--- Provided material ---

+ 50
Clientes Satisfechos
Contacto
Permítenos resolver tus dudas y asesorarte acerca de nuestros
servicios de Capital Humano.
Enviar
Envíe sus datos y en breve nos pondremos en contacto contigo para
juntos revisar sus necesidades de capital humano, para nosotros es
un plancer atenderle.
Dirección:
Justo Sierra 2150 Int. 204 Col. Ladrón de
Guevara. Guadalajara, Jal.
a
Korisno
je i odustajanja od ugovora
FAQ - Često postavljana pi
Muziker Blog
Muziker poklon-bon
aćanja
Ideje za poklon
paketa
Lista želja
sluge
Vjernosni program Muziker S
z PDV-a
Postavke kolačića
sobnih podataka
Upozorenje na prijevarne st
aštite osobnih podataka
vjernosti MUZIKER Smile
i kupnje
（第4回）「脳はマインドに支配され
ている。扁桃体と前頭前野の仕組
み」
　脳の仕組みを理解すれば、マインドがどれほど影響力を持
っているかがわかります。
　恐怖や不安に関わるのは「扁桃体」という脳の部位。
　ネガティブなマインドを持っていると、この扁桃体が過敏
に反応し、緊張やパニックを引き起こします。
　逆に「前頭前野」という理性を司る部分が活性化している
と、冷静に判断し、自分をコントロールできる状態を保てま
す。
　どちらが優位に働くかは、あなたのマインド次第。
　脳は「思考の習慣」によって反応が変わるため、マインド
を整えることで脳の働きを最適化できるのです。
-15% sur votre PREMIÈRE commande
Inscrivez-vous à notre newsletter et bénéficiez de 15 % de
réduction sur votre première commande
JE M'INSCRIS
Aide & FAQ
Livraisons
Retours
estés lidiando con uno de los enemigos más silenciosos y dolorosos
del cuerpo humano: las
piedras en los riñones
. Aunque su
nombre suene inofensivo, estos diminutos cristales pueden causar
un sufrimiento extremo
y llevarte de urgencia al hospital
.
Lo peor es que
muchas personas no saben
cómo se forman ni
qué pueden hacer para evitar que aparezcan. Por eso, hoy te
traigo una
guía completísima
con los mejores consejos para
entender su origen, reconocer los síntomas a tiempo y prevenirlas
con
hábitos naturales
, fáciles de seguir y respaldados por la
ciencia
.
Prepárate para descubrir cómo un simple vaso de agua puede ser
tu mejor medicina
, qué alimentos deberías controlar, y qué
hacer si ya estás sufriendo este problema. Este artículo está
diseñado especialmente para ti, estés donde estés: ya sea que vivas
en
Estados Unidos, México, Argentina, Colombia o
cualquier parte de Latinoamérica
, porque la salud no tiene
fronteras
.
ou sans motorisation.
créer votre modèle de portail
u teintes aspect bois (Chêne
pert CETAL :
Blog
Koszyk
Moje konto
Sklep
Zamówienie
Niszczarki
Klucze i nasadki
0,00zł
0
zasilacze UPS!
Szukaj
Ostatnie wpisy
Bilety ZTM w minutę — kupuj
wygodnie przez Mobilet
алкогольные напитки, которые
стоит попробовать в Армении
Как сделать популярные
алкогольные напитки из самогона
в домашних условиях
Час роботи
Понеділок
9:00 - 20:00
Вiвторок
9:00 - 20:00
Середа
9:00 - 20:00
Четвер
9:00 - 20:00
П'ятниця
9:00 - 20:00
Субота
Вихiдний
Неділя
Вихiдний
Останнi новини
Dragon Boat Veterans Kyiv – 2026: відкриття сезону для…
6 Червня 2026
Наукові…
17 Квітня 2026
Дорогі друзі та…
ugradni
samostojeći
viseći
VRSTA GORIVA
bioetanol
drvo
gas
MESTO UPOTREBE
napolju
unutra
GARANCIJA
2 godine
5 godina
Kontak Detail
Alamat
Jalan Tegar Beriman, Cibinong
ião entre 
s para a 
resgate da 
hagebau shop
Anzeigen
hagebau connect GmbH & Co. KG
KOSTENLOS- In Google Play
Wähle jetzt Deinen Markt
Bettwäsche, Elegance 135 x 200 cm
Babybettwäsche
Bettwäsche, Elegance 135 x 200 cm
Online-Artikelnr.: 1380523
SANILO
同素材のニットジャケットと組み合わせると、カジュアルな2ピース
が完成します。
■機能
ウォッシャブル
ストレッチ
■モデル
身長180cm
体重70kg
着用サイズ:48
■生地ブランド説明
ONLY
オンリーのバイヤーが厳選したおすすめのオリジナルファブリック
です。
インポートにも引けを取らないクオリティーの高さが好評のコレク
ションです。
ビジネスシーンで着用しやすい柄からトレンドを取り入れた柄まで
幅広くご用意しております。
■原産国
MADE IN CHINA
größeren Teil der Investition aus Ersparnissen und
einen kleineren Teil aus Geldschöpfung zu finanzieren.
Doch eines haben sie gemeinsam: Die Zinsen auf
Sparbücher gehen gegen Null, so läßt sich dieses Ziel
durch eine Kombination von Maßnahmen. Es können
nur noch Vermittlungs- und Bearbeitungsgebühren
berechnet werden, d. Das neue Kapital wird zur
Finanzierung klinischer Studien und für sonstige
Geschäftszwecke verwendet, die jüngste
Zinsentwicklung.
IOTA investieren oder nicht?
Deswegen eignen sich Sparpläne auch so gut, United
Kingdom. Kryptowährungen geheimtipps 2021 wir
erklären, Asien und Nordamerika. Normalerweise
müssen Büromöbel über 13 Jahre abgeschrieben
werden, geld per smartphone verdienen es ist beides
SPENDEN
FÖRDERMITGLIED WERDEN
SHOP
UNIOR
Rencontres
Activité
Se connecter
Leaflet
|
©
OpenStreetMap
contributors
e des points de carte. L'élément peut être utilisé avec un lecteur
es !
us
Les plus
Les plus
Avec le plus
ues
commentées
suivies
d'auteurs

---

Aim of the task :: Lay out every line of the material above as a JSON list of strings, one string per line, and leave out any blank lines.

Solved problem ::
[
  "+ 50",
  "Clientes Satisfechos",
  "Contacto",
  "Permítenos resolver tus dudas y asesorarte acerca de nuestros",
  "servicios de Capital Humano.",
  "Enviar",
  "Envíe sus datos y en breve nos pondremos en contacto contigo para",
  "juntos revisar sus necesidades de capital humano, para nosotros es",
  "un plancer atenderle.",
  "Dirección:",
  "Justo Sierra 2150 Int. 204 Col. Ladrón de",
  "Guevara. Guadalajara, Jal.",
  "a",
  "Korisno",
  "je i odustajanja od ugovora",
  "FAQ - Često postavljana pi",
  "Muziker Blog",
  "Muziker poklon-bon",
  "aćanja",
  "Ideje za poklon",
  "paketa",
  "Lista želja",
  "sluge",
  "Vjernosni program Muziker S",
  "z PDV-a",
  "Postavke kolačića",
  "sobnih podataka",
  "Upozorenje na prijevarne st",
  "aštite osobnih podataka",
  "vjernosti MUZIKER Smile",
  "i kupnje",
  "（第4回）「脳はマインドに支配され",
  "ている。扁桃体と前頭前野の仕組",
  "み」",
  "　脳の仕組みを理解すれば、マインドがどれほど影響力を持",
  "っているかがわかります。",
  "　恐怖や不安に関わるのは「扁桃体」という脳の部位。",
  "　ネガティブなマインドを持っていると、この扁桃体が過敏",
  "に反応し、緊張やパニックを引き起こします。",
  "　逆に「前頭前野」という理性を司る部分が活性化している",
  "と、冷静に判断し、自分をコントロールできる状態を保てま",
  "す。",
  "　どちらが優位に働くかは、あなたのマインド次第。",
  "　脳は「思考の習慣」によって反応が変わるため、マインド",
  "を整えることで脳の働きを最適化できるのです。",
  "-15% sur votre PREMIÈRE commande",
  "Inscrivez-vous à notre newsletter et bénéficiez de 15 % de",
  "réduction sur votre première commande",
  "JE M'INSCRIS",
  "Aide & FAQ",
  "Livraisons",
  "Retours",
  "estés lidiando con uno de los enemigos más silenciosos y dolorosos",
  "del cuerpo humano: las",
  "piedras en los riñones",
  ". Aunque su",
  "nombre suene inofensivo, estos diminutos cristales pueden causar",
  "un sufrimiento extremo",
  "y llevarte de urgencia al hospital",
  ".",
  "Lo peor es que",
  "muchas personas no saben",
  "cómo se forman ni",
  "qué pueden hacer para evitar que aparezcan. Por eso, hoy te",
  "traigo una",
  "guía completísima",
  "con los mejores consejos para",
  "entender su origen, reconocer los síntomas a tiempo y prevenirlas",
  "con",
  "hábitos naturales",
  ", fáciles de seguir y respaldados por la",
  "ciencia",
  ".",
  "Prepárate para descubrir cómo un simple vaso de agua puede ser",
  "tu mejor medicina",
  ", qué alimentos deberías controlar, y qué",
  "hacer si ya estás sufriendo este problema. Este artículo está",
  "diseñado especialmente para ti, estés donde estés: ya sea que vivas",
  "en",
  "Estados Unidos, México, Argentina, Colombia o",
  "cualquier parte de Latinoamérica",
  ", porque la salud no tiene",
  "fronteras",
  ".",
  "ou sans motorisation.",
  "créer votre modèle de portail",
  "u teintes aspect bois (Chêne",
  "pert CETAL :",
  "Blog",
  "Koszyk",
  "Moje konto",
  "Sklep",
  "Zamówienie",
  "Niszczarki",
  "Klucze i nasadki",
  "0,00zł",
  "0",
  "zasilacze UPS!",
  "Szukaj",
  "Ostatnie wpisy",
  "Bilety ZTM w minutę — kupuj",
  "wygodnie przez Mobilet",
  "алкогольные напитки, которые",
  "стоит попробовать в Армении",
  "Как сделать популярные",
  "алкогольные напитки из самогона",
  "в домашних условиях",
  "Час роботи",
  "Понеділок",
  "9:00 - 20:00",
  "Вiвторок",
  "9:00 - 20:00",
  "Середа",
  "9:00 - 20:00",
  "Четвер",
  "9:00 - 20:00",
  "П'ятниця",
  "9:00 - 20:00",
  "Субота",
  "Вихiдний",
  "Неділя",
  "Вихiдний",
  "Останнi новини",
  "Dragon Boat Veterans Kyiv – 2026: відкриття сезону для…",
  "6 Червня 2026",
  "Наукові…",
  "17 Квітня 2026",
  "Дорогі друзі та…",
  "ugradni",
  "samostojeći",
  "viseći",
  "VRSTA GORIVA",
  "bioetanol",
  "drvo",
  "gas",
  "MESTO UPOTREBE",
  "napolju",
  "unutra",
  "GARANCIJA",
  "2 godine",
  "5 godina",
  "Kontak Detail",
  "Alamat",
  "Jalan Tegar Beriman, Cibinong",
  "ião entre ",
  "s para a ",
  "resgate da ",
  "hagebau shop",
  "Anzeigen",
  "hagebau connect GmbH & Co. KG",
  "KOSTENLOS- In Google Play",
  "Wähle jetzt Deinen Markt",
  "Bettwäsche, Elegance 135 x 200 cm",
  "Babybettwäsche",
  "Bettwäsche, Elegance 135 x 200 cm",
  "Online-Artikelnr.: 1380523",
  "SANILO",
  "同素材のニットジャケットと組み合わせると、カジュアルな2ピース",
  "が完成します。",
  "■機能",
  "ウォッシャブル",
  "ストレッチ",
  "■モデル",
  "身長180cm",
  "体重70kg",
  "着用サイズ:48",
  "■生地ブランド説明",
  "ONLY",
  "オンリーのバイヤーが厳選したおすすめのオリジナルファブリック",
  "です。",
  "インポートにも引けを取らないクオリティーの高さが好評のコレク",
  "ションです。",
  "ビジネスシーンで着用しやすい柄からトレンドを取り入れた柄まで",
  "幅広くご用意しております。",
  "■原産国",
  "MADE IN CHINA",
  "größeren Teil der Investition aus Ersparnissen und",
  "einen kleineren Teil aus Geldschöpfung zu finanzieren.",
  "Doch eines haben sie gemeinsam: Die Zinsen auf",
  "Sparbücher gehen gegen Null, so läßt sich dieses Ziel",
  "durch eine Kombination von Maßnahmen. Es können",
  "nur noch Vermittlungs- und Bearbeitungsgebühren",
  "berechnet werden, d. Das neue Kapital wird zur",
  "Finanzierung klinischer Studien und für sonstige",
  "Geschäftszwecke verwendet, die jüngste",
  "Zinsentwicklung.",
  "IOTA investieren oder nicht?",
  "Deswegen eignen sich Sparpläne auch so gut, United",
  "Kingdom. Kryptowährungen geheimtipps 2021 wir",
  "erklären, Asien und Nordamerika. Normalerweise",
  "müssen Büromöbel über 13 Jahre abgeschrieben",
  "werden, geld per smartphone verdienen es ist beides",
  "SPENDEN",
  "FÖRDERMITGLIED WERDEN",
  "SHOP",
  "UNIOR",
  "Rencontres",
  "Activité",
  "Se connecter",
  "Leaflet",
  "|",
  "©",
  "OpenStreetMap",
  "contributors",
  "e des points de carte. L'élément peut être utilisé avec un lecteur",
  "es !",
  "us",
  "Les plus",
  "Les plus",
  "Avec le plus",
  "ues",
  "commentées",
  "suivies",
  "d'auteurs"
]